Booklist (upfront review)
Among this novel’s many strengths is how Kerr manages to impart so much information without letting it get in the way of a fast-moving plot: He is also very good at showing us Bernie's sardonic wit and the burgeoning love affair between him and Noreen. Even when the story jumps about 20 years…and lands in 1954 Havana with an older (but not necessarily wiser) Bernie, Noreen and Reles, Kerr is still in total control of his story, managing his characters, complex plot and intersections among assorted Nazis and communists, dictators and American gangsters with equal aplomb…. Whether this novel is the reader's first taste of Bernie Gunther or another course in the series, "If the Dead Rise Not" is a richly satisfying mystery, one that evokes the noir sensibilities of Raymond Chandler and Ross Macdonald while breaking important new ground of its own.
Los Angeles Times
A solid addition to the great crime novels that make up the Berlin Noir trilogy.
New York Times Book Review
The greatest strengths of "If the Dead Rise Not" are Kerr's portrait of a chilly, ominous Berlin—and Bernie Gunther himself, whose way with a cynical one-liner never palls.
Washington Post Book World
This magnificent Berlin flashback lasts for 280 pages. The second part of the novel occurs 12 years later in Cuba. That same American gangster now owns a luxury hotel there. Kerr does a splendid job portraying moral ambiguity. Bernie Gunther is a deeply conflicted character — he can commit evil while attempting to do good. Then he must live with the outcomes of his deeds.
Dayton Daily News
Gunther is smart, tough, and muscularly unillusioned…. Yet so much of the appeal of these books has to do with Kerr’s ability to communicate a rich sense of time and place. They’re like Alan Furst’s World War II espionage novels that way, only with beer and wurst instead of champagne and oysters. It’s not just a Germanic heft that gives the Gunther books more weight than Furst’s. Thanks to the series’ settings, it has a moral gravity rarely seen in the detective genre. The mean streets Gunther walks down don’t come any meaner, world-historically speaking…. Kerr is a virtuoso plotter…. Gunther, it turns out, isn’t the only one to have relocated from Berlin to Havana.
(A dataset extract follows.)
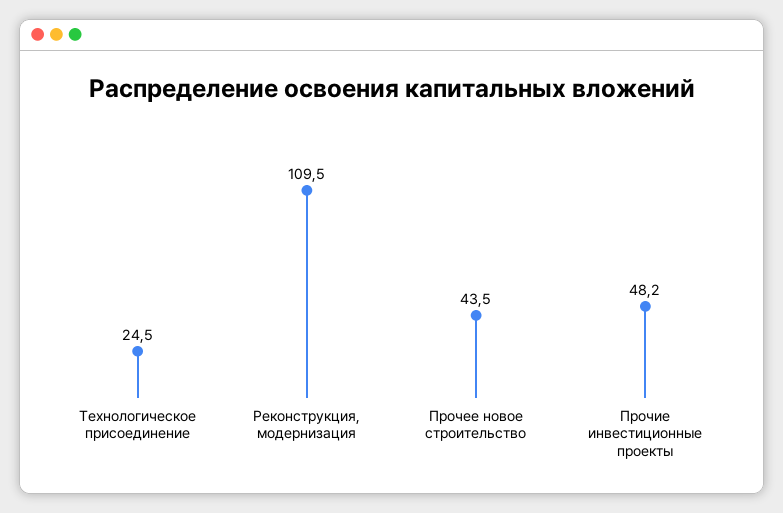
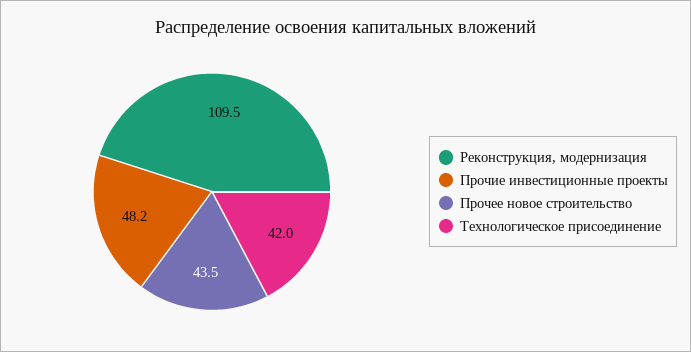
Технологическое присоединение: 24.5 -> 42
There’s a massive switcheroo, the nature of which would have warmed Ross Macdonald’s heart. Things get resolved bloodily, though not so conclusively as to rule out a return engagement.
Boston Globe
Its blend of history and entertainment make it ideal summer reading. “Terrific…. Part of the allure of these novels is that Bernie is such an interesting creation, a Chandleresque knight errant caught in insane historical surroundings. Bernie walks down streets so mean that nobody can stay alive and remain truly clean…. Of course, with its trademark blend of madness and murder, the Nazi era makes a compelling backdrop for any thriller, but Kerr doesn't belabor the obvious. He gives you the texture of Hitler's Berlin and takes you inside events that are often forgotten…. What happened in Nazi Germany didn't end with Hitler's fall. It sent shock waves through the next decades, and what's great about this series is the way that Kerr has expanded his vision beyond the conventional crime novel. Bernie isn't one of those detectives who gets to solve crimes and put things right. Instead, he just tries to behave decently in a world where the serial killers run governments and history itself may be the biggest crime of all.
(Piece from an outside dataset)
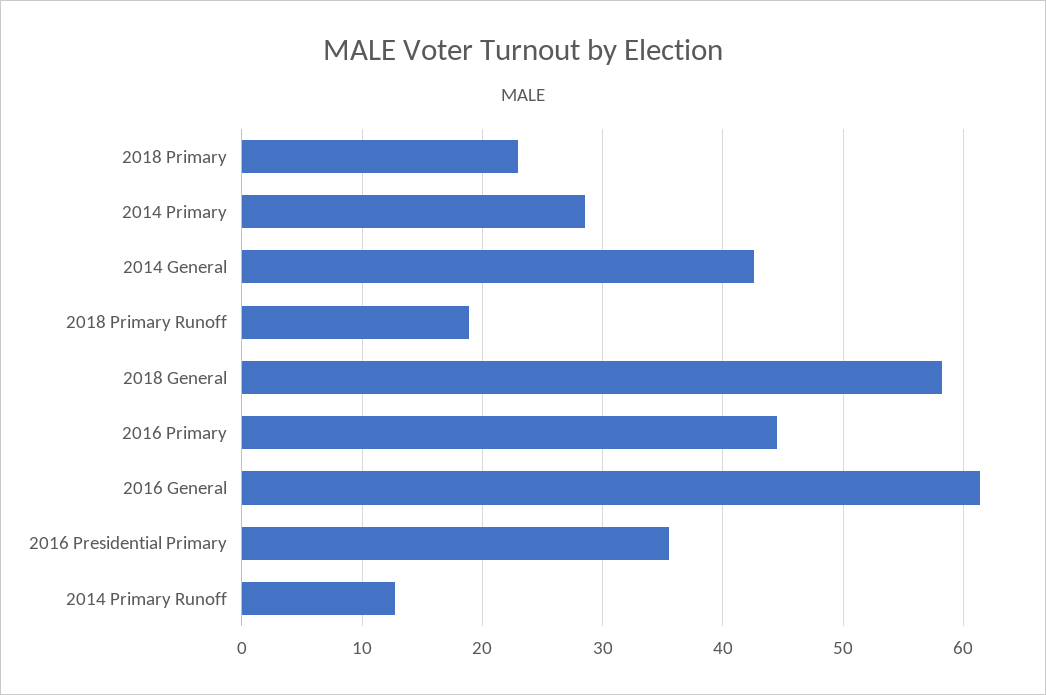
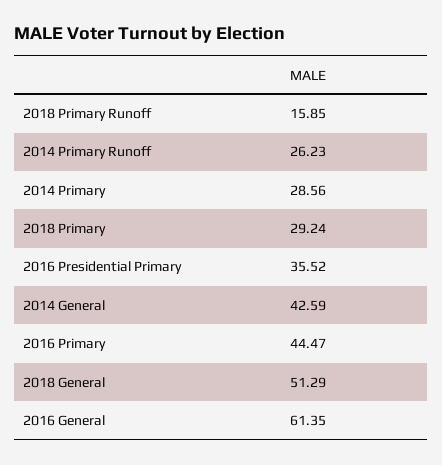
2018 Primary: 23 -> 29.24
2018 Primary Runoff: 19 -> 15.85
2018 General: 58 -> 51.29
2014 Primary Runoff: 13 -> 26.23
John Powers, “Fresh Air”/NPR
As a writer of historical thrillers, Kerr is simply a phenomenon at incorporating the reality of the past into his fiction of it
Roger K. Miller, Tampa Tribune
How much longer can Bernie Gunther go on? I almost hope Kerr doesn’t answer that question, because the way he’s extended his urbane, sardonic Berlin-born sleuth’s life has been masterful, again (as in A QUIET FLAME) contrasting a 1930s-era case - and the ramifications of one quick decision - with the pre-Castro Havana of the mid-1950s. Kerr has a complicated story to tell, but his juggling is expert and culminates in one of the best ending confessions I’ve read in ages.